• _REQUIRED TASKS_:
A) According to the tentative ruling, when is the Case Management Conference scheduled?
B) Please repeat the stretch of the tentative ruling from "BC673421      CHRIS" through "at 8:30 a.m.".

• _TEXT EXCERPT_:
*** Begin section ***

Judge: Michelle Williams Court, Case: BC673421, Date: 2022-11-07 Tentative Ruling

Case Number: BC673421    Hearing Date: November 7, 2022    Dept: 74

BC673421      CHRIS CHEN VS GLOBAL IP CAYMAN

Plaintiff Chris Chen’s Motion for Order Lifting or Vacating Stay

TENTATIVE RULING:  The motion is GRANTED.  A Case Management Conference is scheduled for January 12, 2023 at 8:30 a.m.

Background

 

On August 23, 2017, Plaintiff Chris Chen filed this action against Defendants Global-IP Cayman, Global IP USA, Inc., Yuen Cheung Wong, Baharm Pourmand, Shiwen Fan, Zheng Wang, Shiyue Liu, Henry Fan, and Bronzelink Holdings Limited, asserting causes of action for retaliation in violation of Labor Code §1102.5, wrongful termination in violation of public policy, breach of contract, and tortious interference with contract. Plaintiff alleges Board members retaliated against him by threatening his job as General Counsel, preventing him from receiving any stock options, and demoting him from his position as the Board secretary.

 

On April 19, 2019, the Court granted Defendants’ request to stay the instant action pending completion of Arbitration No. HKIAC/A18194 (In the Matter of an Arbitration Under the 2018 Hong Kong International Arbitration Centre Administered Arbitration Rules Between: Bronzelink Holdings Limited (Claimant) and STM Atlantic N.V., Emil Youssefzadeh, Umar Javed, and Global-IP Cayman (Respondents)) (the “Arbitration”) pursuant to Code of Civil Procedure section 1281.4. This Court did not compel the Arbitration.

 

Motion

 

On October 13, 2022, Plaintiff Chris Chen filed the instant motion seeking to lift or vacate the stay in this action based upon the recent Court of Appeal opinion in Leenay v. Superior Court (2022) 81 Cal.App.5th 553.

 

Opposition

 

In opposition, Defendant contends Leenay conflicts with established law, should not be applied here, and, alternatively, the Court should maintain the stay under its inherent authority.

 

Reply

 

In reply, Plaintiff argues the Court must follow Leenay because it does not conflict with prior case law or the facts of this case, and the Court should not exercise its inherent authority to maintain the stay.

 

Request for Judicial Notice

 

Plaintiff requests the Court take judicial notice of the docket in Leenay. The request is DENIED as irrelevant. (People ex rel. Lockyer v. Shamrock Foods Co. (2000) 24 Cal.4th 415, 422 n.2 (“any matter to be judicially noticed must be relevant to a material issue.”).)

*** End section ***

• _RECORDS PROVIDED_:

*** Begin section ***

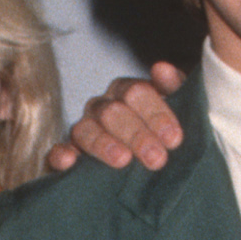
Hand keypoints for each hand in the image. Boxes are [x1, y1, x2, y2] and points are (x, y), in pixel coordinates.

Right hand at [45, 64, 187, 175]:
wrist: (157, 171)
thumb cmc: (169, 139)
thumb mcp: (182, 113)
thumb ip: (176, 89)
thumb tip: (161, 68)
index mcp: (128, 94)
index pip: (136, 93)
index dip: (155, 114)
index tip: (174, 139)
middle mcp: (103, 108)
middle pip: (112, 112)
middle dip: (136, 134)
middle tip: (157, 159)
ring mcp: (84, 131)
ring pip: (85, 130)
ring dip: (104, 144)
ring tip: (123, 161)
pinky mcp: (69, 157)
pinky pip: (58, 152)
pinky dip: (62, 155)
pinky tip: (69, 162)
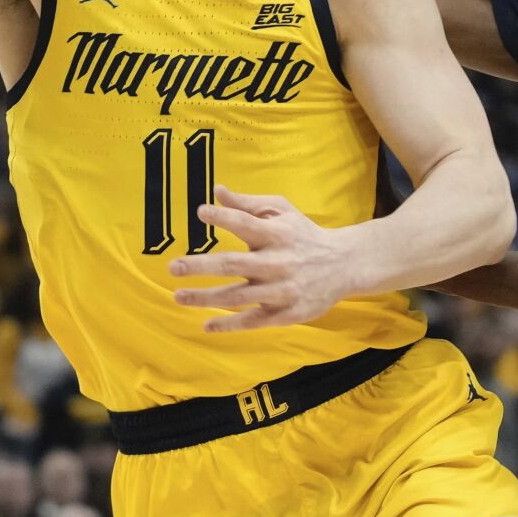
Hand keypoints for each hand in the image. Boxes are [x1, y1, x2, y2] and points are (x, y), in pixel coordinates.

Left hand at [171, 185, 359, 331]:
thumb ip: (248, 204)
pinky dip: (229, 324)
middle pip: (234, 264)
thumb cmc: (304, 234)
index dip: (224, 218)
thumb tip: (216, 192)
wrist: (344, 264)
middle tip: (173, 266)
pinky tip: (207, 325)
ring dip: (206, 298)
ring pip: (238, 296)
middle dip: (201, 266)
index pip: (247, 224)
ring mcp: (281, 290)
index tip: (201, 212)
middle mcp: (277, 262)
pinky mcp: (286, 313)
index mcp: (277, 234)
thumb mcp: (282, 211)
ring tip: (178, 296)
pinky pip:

*** End section ***

• _SOLUTIONS PER TASK_:
A) January 12, 2023 at 8:30 a.m.

B)
BC673421      CHRIS CHEN VS GLOBAL IP CAYMAN

Plaintiff Chris Chen’s Motion for Order Lifting or Vacating Stay

TENTATIVE RULING:  The motion is GRANTED.  A Case Management Conference is scheduled for January 12, 2023 at 8:30 a.m.